There are certain limitations of the present study. Because of financial constraints, we could not characterise the pattern of genotypes of HCV of the infected mother baby pairs which would have helped to confirm the source of infection in the new born babies. Parthiban et al. revealed the persistent presence of mixed genotypes 1a and 4 throughout the follow up period in the babies born to HCV-RNA positive mothers3. Also, because we could not follow all theantiHCV and HCV-RNA positive children till 12 months of age, we are unable to comment on the transient nature of viraemia and antiHCV seroconversion in these children.

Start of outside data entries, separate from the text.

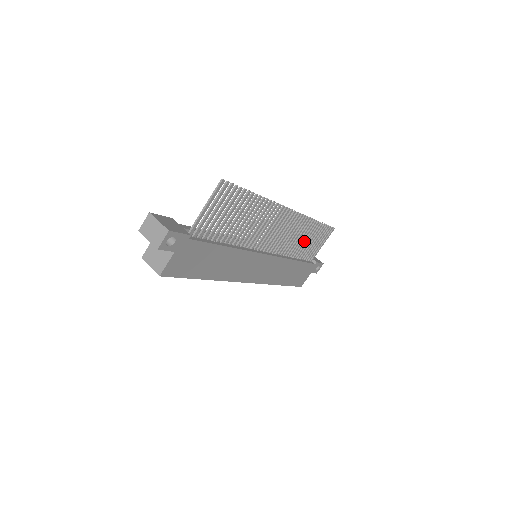
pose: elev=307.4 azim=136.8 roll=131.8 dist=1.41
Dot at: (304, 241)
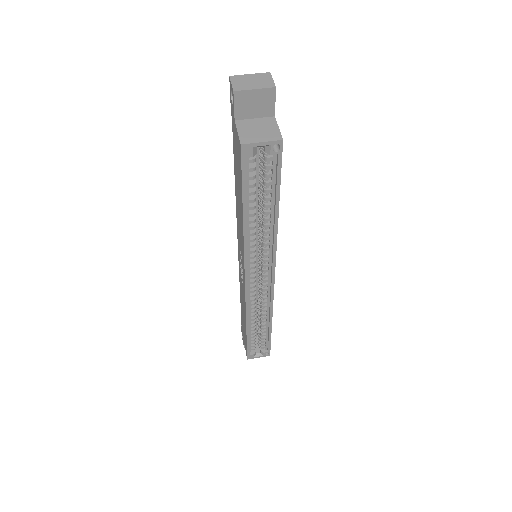
Dot at: occluded
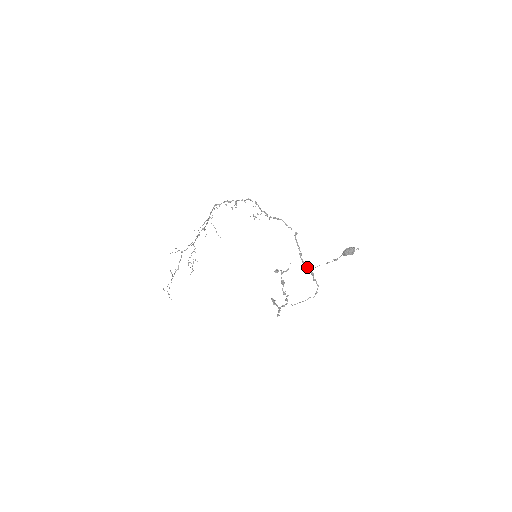
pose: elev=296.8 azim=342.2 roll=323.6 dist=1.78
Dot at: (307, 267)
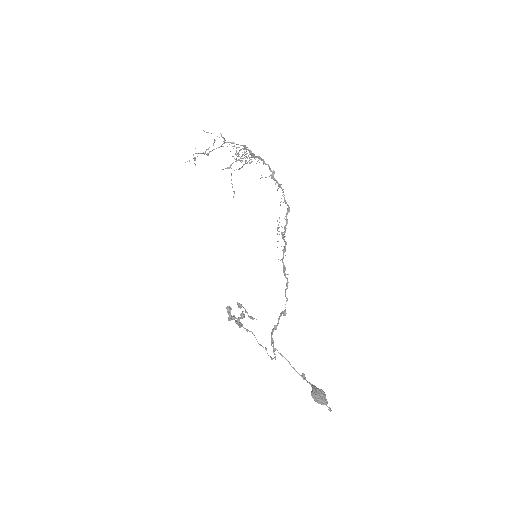
Dot at: (272, 341)
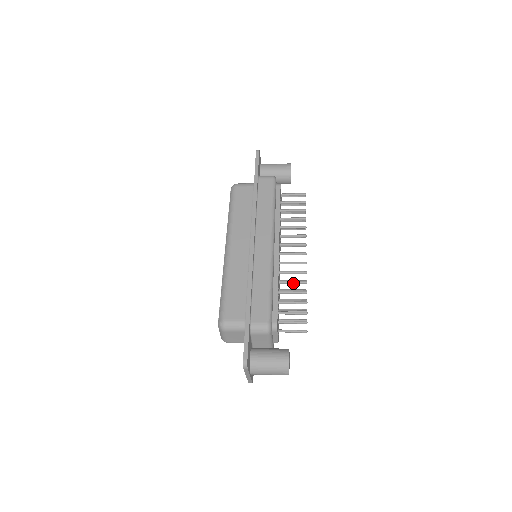
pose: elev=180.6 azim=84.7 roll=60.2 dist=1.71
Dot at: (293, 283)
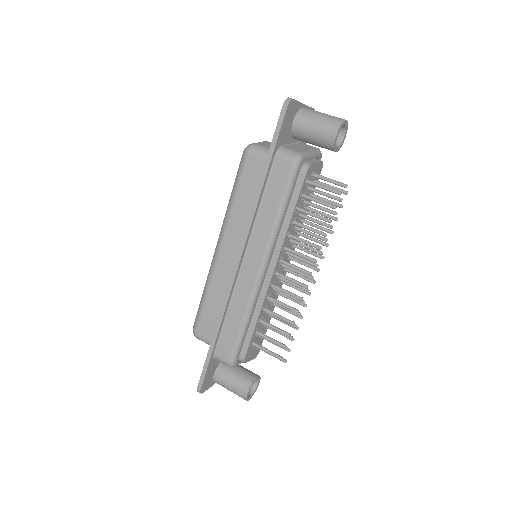
Dot at: (279, 318)
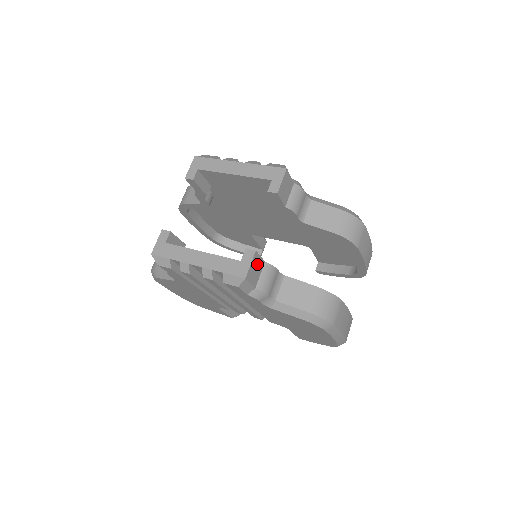
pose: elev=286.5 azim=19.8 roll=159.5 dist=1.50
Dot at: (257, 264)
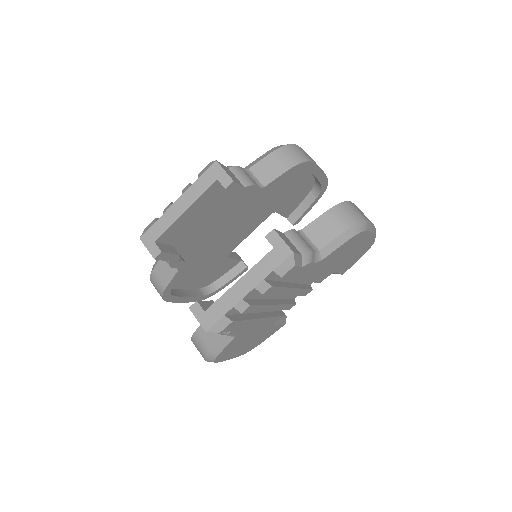
Dot at: (284, 238)
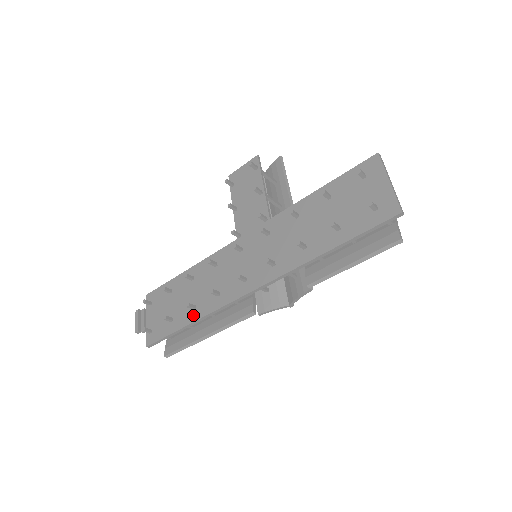
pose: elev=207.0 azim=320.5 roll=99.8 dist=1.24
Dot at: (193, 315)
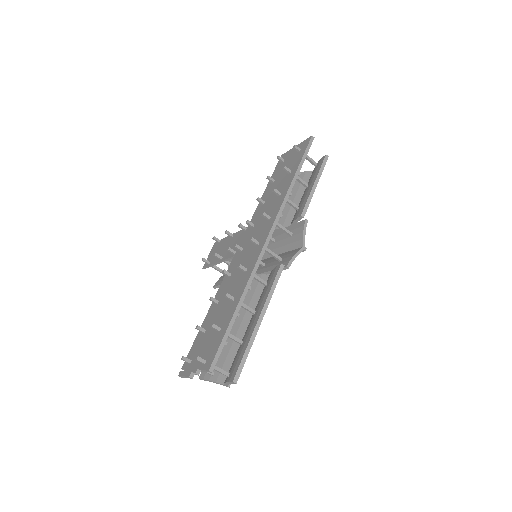
Dot at: (236, 301)
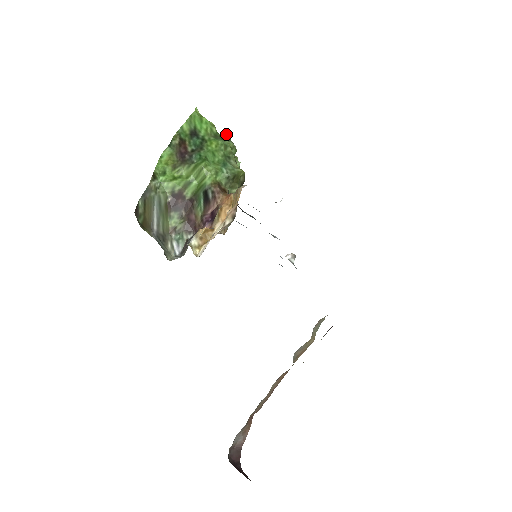
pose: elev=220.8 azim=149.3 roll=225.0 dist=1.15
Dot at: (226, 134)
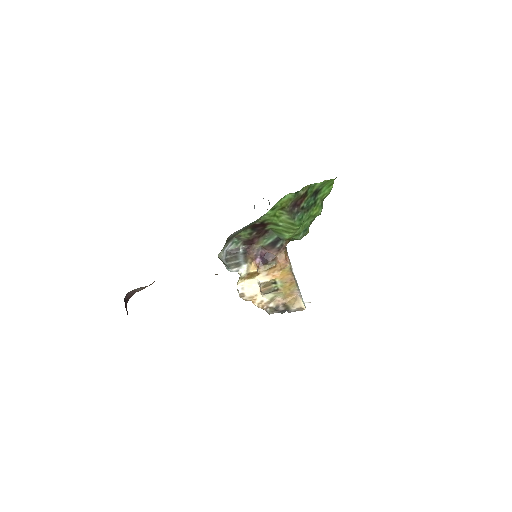
Dot at: occluded
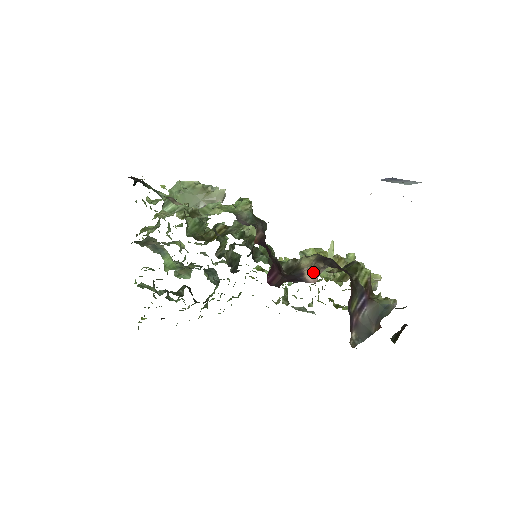
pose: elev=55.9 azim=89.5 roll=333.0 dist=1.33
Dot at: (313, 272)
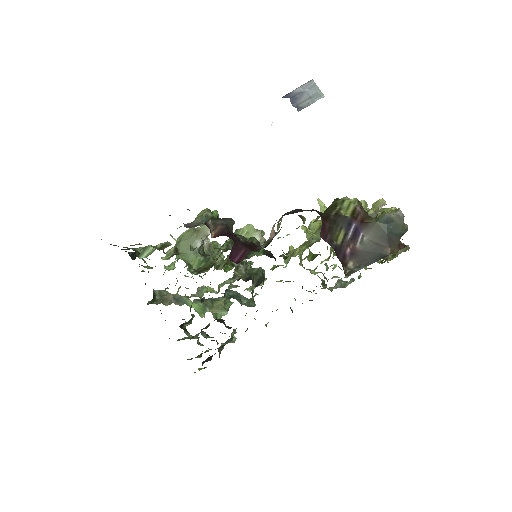
Dot at: (273, 229)
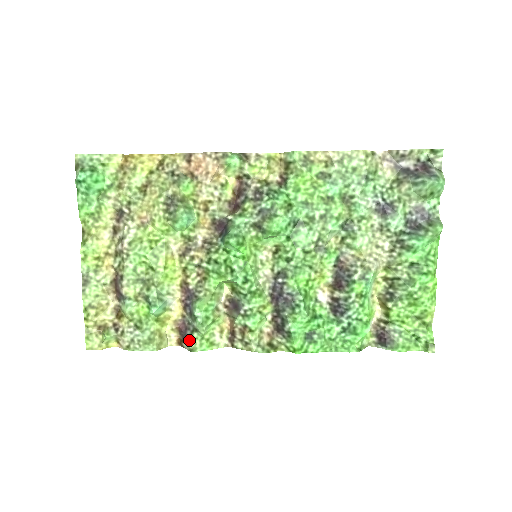
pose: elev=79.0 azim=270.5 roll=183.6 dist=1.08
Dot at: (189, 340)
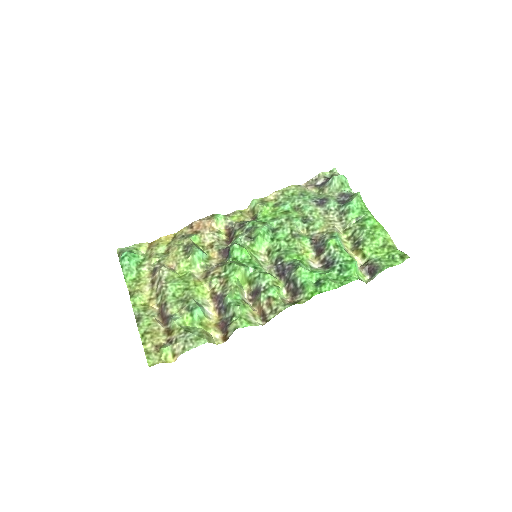
Dot at: (231, 323)
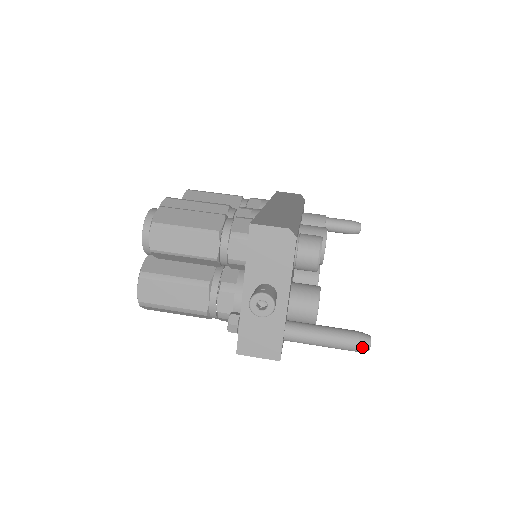
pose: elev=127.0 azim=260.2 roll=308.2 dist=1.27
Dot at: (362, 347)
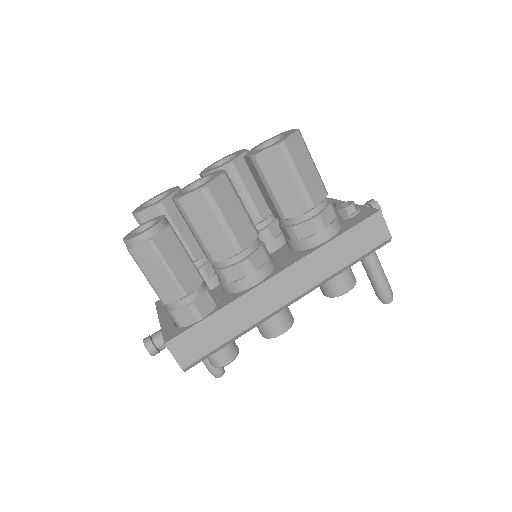
Dot at: (211, 373)
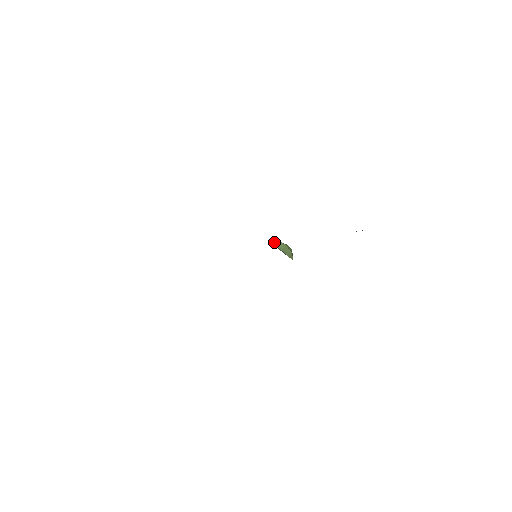
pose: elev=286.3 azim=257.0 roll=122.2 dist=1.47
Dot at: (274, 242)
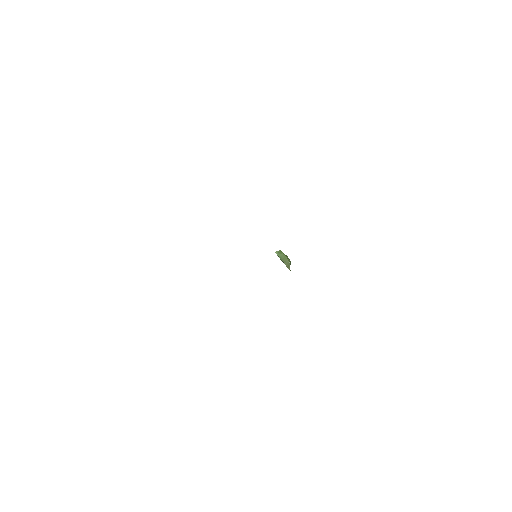
Dot at: (277, 251)
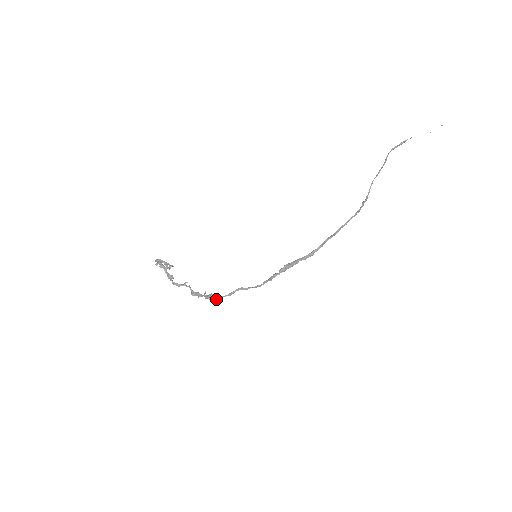
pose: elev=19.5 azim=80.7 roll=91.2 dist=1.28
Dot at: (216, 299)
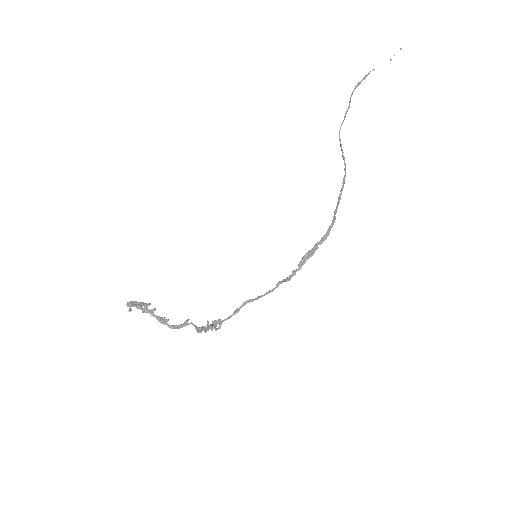
Dot at: (220, 325)
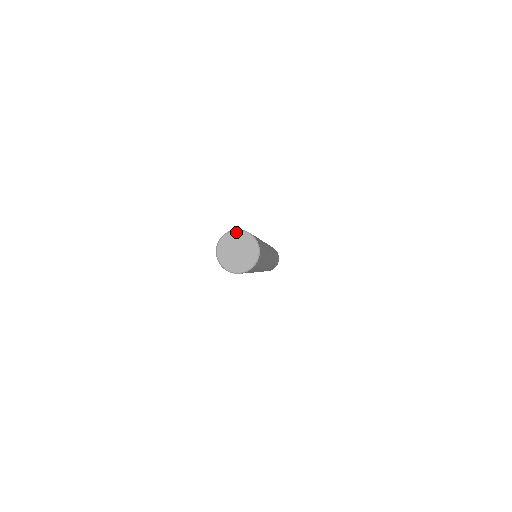
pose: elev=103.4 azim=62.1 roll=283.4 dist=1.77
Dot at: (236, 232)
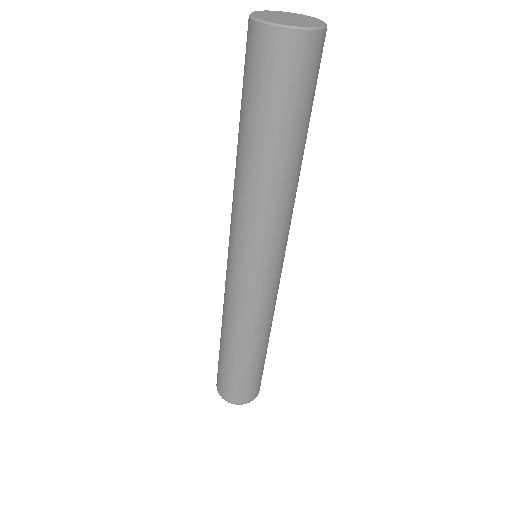
Dot at: (283, 12)
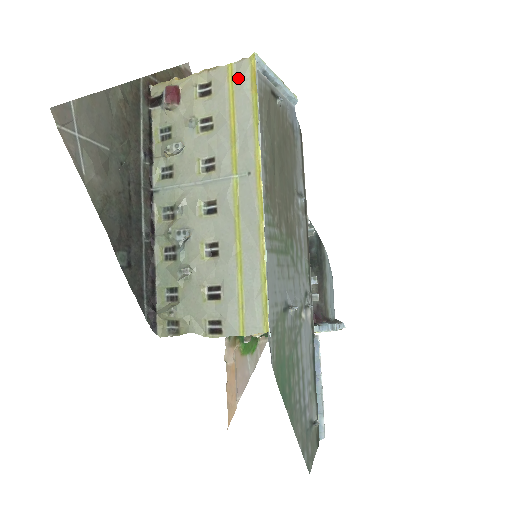
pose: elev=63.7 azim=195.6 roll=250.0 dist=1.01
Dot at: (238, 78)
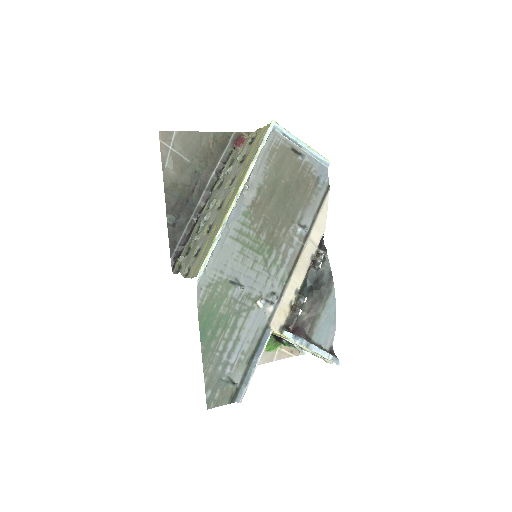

Both these are well known entities in children born to antiHCV and RNA positive mothers3,5. However, the present study confirms that perinatal transmission of HCV is not uncommon in the Malwa region of Punjab. But further studies are needed to know the extent of infection and other aspects of mother to child transmission of HCV in this region where HCV seropositivity is reported to be high in the general population as well as in antenatal females8,9. This would help to formulate the national guidelines for screening, treatment and prevention of HCV infection among pregnant females and the children born to them.